Sur les données de long terme, les fonds du quartile supérieur battent nettement les marchés cotés ; la médiane, beaucoup plus modestement une fois les frais déduits ; le quartile inférieur fait pire qu'un ETF. Toute la question est donc l'accès à la qualité : c'est précisément l'argument des plateformes comme Fundora (sélectionner des fonds cibles établis) et la raison de diversifier tes millésimes. Retiens l'honnêteté statistique : tu achètes une espérance de surperformance conditionnée à la sélection, pas une garantie : l'article private equity du site détaille les chiffres.
Puis-je récupérer mon argent avant l'échéance ?
Considère que non : c'est LA caractéristique de la classe d'actifs. Les distributions arrivent au rythme des reventes d'entreprises par les fonds (généralement à partir des années 4-6, jusqu'à 8-10), et les mécanismes de sortie anticipée, quand ils existent, se font avec décote et sans garantie de contrepartie. C'est pour ça que la règle "jamais besoin avant 10 ans" n'est pas une précaution rhétorique mais la condition d'entrée. Le PE punit les impatients et récompense ceux qui l'oublient dans un coin.
Que se passe-t-il si Fundora ou Kyoseil AM disparaît ?
Tes parts ne disparaissent pas avec l'intermédiaire : les véhicules sont des fonds régulés dont les actifs (les participations dans les fonds cibles) sont ségrégués chez un dépositaire, sous supervision AMF. En cas de défaillance de la société de gestion, la réglementation organise le transfert de la gestion à une autre entité agréée. Le vrai risque n'est pas là : il est dans la performance des fonds cibles eux-mêmes et dans la durée : c'est le risque que tu choisis de porter, pas un risque de garde.
Fundora ou les fonds de PE en assurance-vie ?
Deux accès différents au non coté.
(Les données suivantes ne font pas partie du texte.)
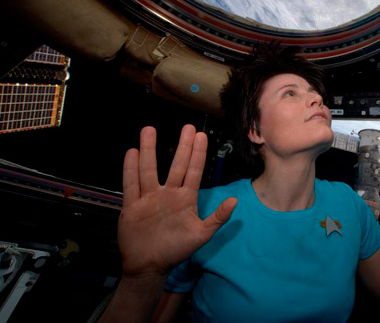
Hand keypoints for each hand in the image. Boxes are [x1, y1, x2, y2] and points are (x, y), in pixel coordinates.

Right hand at [119, 125, 236, 276]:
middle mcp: (168, 194)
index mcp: (185, 199)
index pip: (193, 171)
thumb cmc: (176, 250)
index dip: (197, 153)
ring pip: (149, 169)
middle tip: (187, 127)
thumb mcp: (201, 235)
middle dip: (182, 146)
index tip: (201, 135)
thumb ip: (217, 218)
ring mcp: (149, 198)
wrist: (149, 266)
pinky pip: (131, 184)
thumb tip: (234, 201)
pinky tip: (132, 153)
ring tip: (149, 130)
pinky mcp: (132, 206)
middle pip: (175, 165)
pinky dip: (130, 170)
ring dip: (149, 150)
L'assurance-vie référence de plus en plus de fonds "evergreen" ou de PE grand public : plus liquides (rachats organisés), intégrés à ta fiscalité AV, mais souvent plus dilués dans leur exposition et chargés en frais d'enveloppe. Fundora vise l'expérience institutionnelle authentique : fonds cibles fermés, millésimes, illiquidité assumée, potentiel plus pur. Ma lecture : l'AV pour goûter au non coté dans un cadre souple ; Fundora pour la poche satellite construite d'un investisseur qui comprend ce qu'il achète.
Le PE bat-il vraiment un simple ETF une fois les frais déduits ?
Ça dépend entièrement de la qualité du fonds cible et du millésime. Avec des frais en couches qui rognent environ 3 à 4 points de rendement annuel (gestion, commission de surperformance, véhicule d'accès), un fonds affichant 12 % bruts peut atterrir autour de 8-9 % nets sur la durée : comparable, parfois inférieur, à un ETF World liquide à 7 % net et sans blocage. La vraie promesse du PE n'est pas de battre systématiquement l'ETF : c'est d'accéder aux meilleurs fonds du quartile supérieur, qui eux distancent nettement les marchés cotés. Le risque de sélection est donc central, pas accessoire.
Cet avis reflète mon expérience personnelle et mes recherches à la date de mise à jour. Les frais, offres et conditions évoluent : vérifie toujours les conditions actuelles sur le site officiel avant d'ouvrir un compte. Investir comporte des risques de perte en capital. Cet avis ne constitue pas un conseil en investissement personnalisé.